On the other hand, the significant positive correlation between active MMP-2 and IL-18 suggests that this proinflammatory cytokine might be able to modulate the activation cascade of MMP-2. In line with this hypothesis, a recent in vitro study on neuron-like cells reported an upregulation of MMP-14, the physiological activator of MMP-2, upon treatment with increasing amounts of IL-18 [42]. However, this finding seems in contradiction with the supposed major role of active MMP-2 in the resolution phase of the disease, where its levels were lower in patients with MRI evidence of disease activity [32] indicating a possible anti-inflammatory action [26]. Of note, we did not find any difference in both MMPs and cytokine levels between clinically active and inactive MS patients, suggesting that these molecules do not seem correlated to clinical exacerbations. However, it is well known that MRI is superior on clinical examination in measuring MS disease activity [43], and thus we cannot exclude that the real contribution of these proteins to the disease pathogenesis has been underestimated. Indeed, in previous reports [32, 38] we observed differences in active MMPs only when patients were categorized in active or inactive disease based on MRI findings.
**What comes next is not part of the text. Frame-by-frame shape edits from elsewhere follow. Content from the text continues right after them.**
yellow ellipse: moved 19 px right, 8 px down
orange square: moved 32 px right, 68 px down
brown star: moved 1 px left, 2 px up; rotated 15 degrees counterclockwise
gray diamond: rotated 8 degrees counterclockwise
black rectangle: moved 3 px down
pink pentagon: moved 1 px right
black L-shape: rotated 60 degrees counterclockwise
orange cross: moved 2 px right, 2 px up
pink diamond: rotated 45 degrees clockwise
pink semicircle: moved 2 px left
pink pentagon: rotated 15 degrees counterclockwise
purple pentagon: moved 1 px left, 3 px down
This study was not without its limitations. First, the small sample size may have weakened the consistency of our data, making it difficult to draw any definitive conclusion about the possible use of the analyzed molecules as reliable biomarkers of the disease. Second, the design of the study was cross-sectional, thereby precluding our ability to establish any real cause/effect relationship between the cytokines and MMPs. A longitudinal approach could be more suitable. Third, the lack of complete data on the clinical activity of the disease may have mined the ability to detect real differences between clinically active and stable MS patients. However, in previous studies we did not find significant differences when patients were grouped according to clinical evidence of disease activity [31, 32]. Fourth, the lack of MRI examinations in our study could have affected our findings. Finally, the number of patients and controls with detectable levels of cytokines was low, limiting the reliability of our results. Consequently, a replication of the data in larger cohorts of MS patients and controls is warranted.
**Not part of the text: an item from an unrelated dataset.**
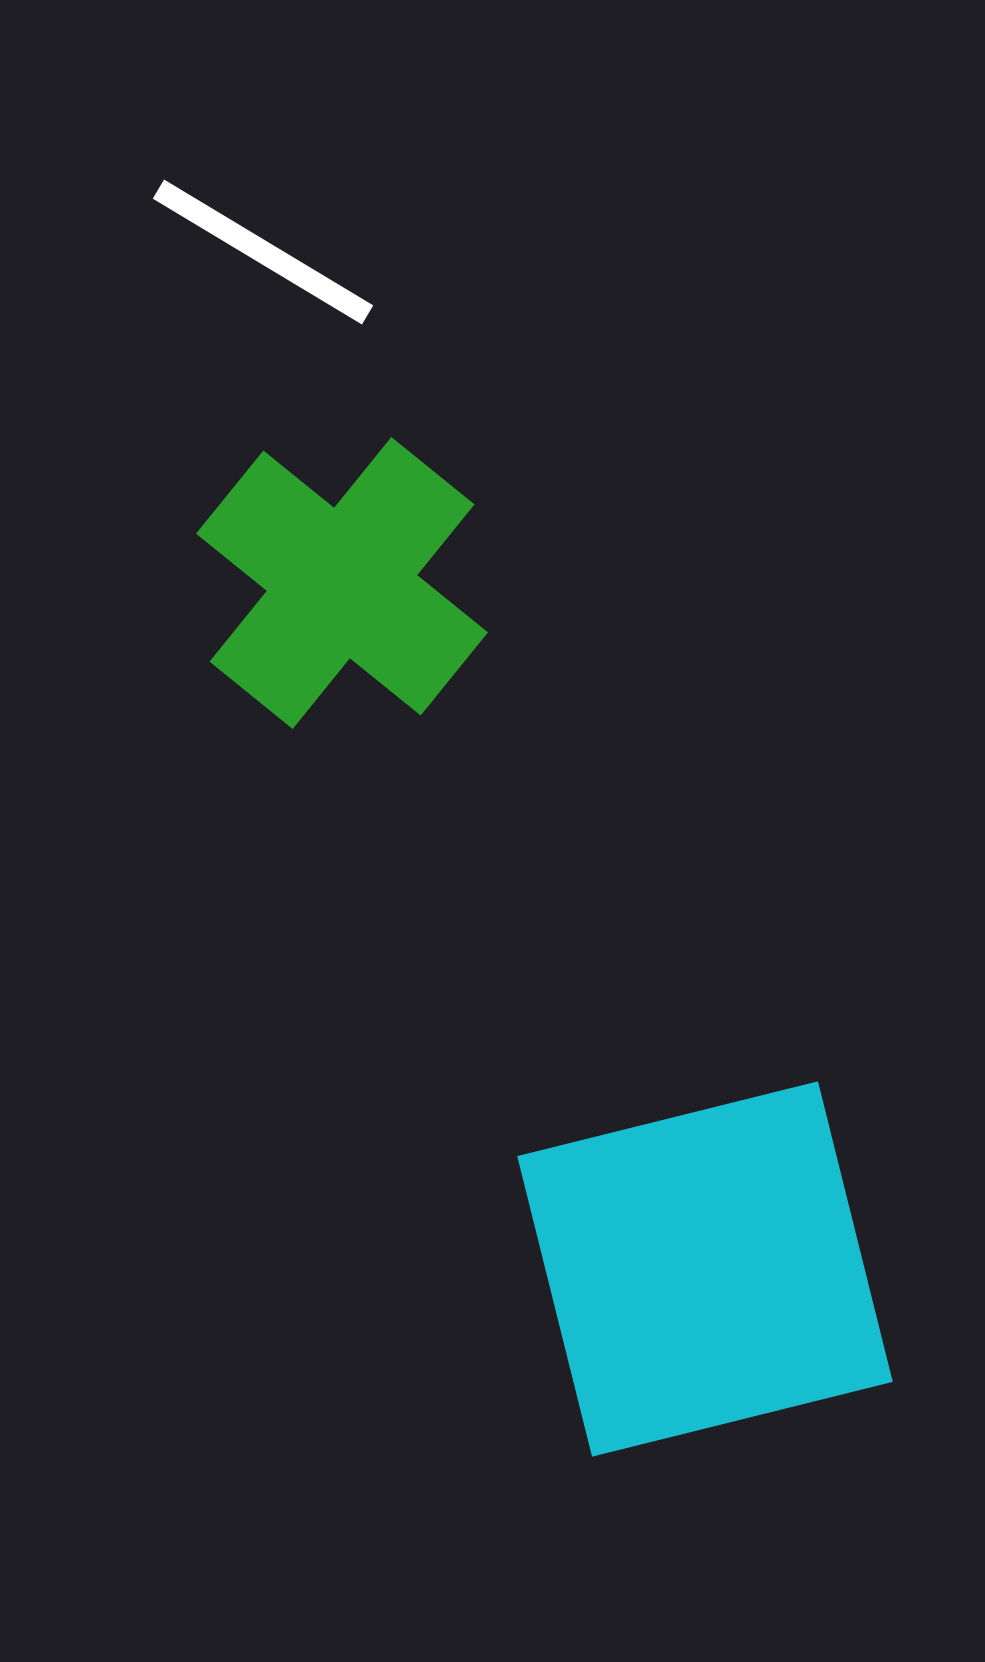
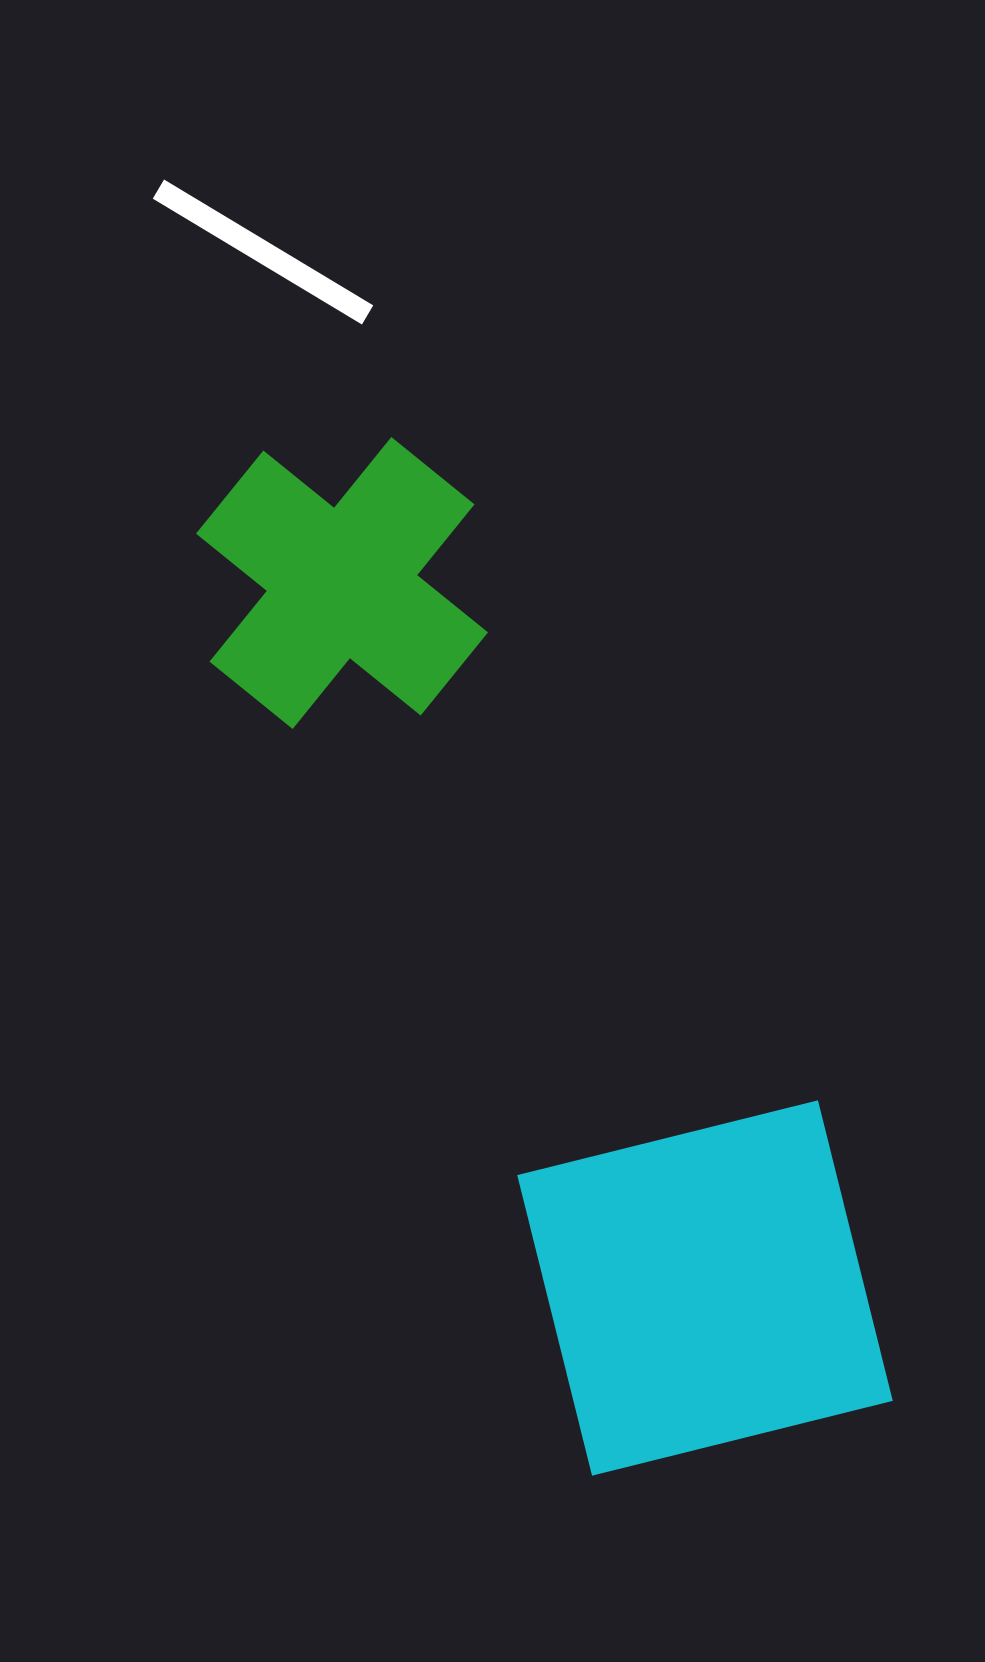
cyan square: moved 19 px down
In conclusion, although with limitations, our study confirms that active MMP-9 could be a potential surrogate marker for monitoring MS disease, whereas cytokines and chemokines seem not able to discriminate between MS patients and controls. Nonetheless, our results also highlighted that MMPs and cytokines might synergistically cooperate in MS, indicating them as potential partners in the disease processes. Further studies in a larger number of patients are needed to verify the effective nature and role of this cooperation in the modulation of the inflammatory responses operating in MS.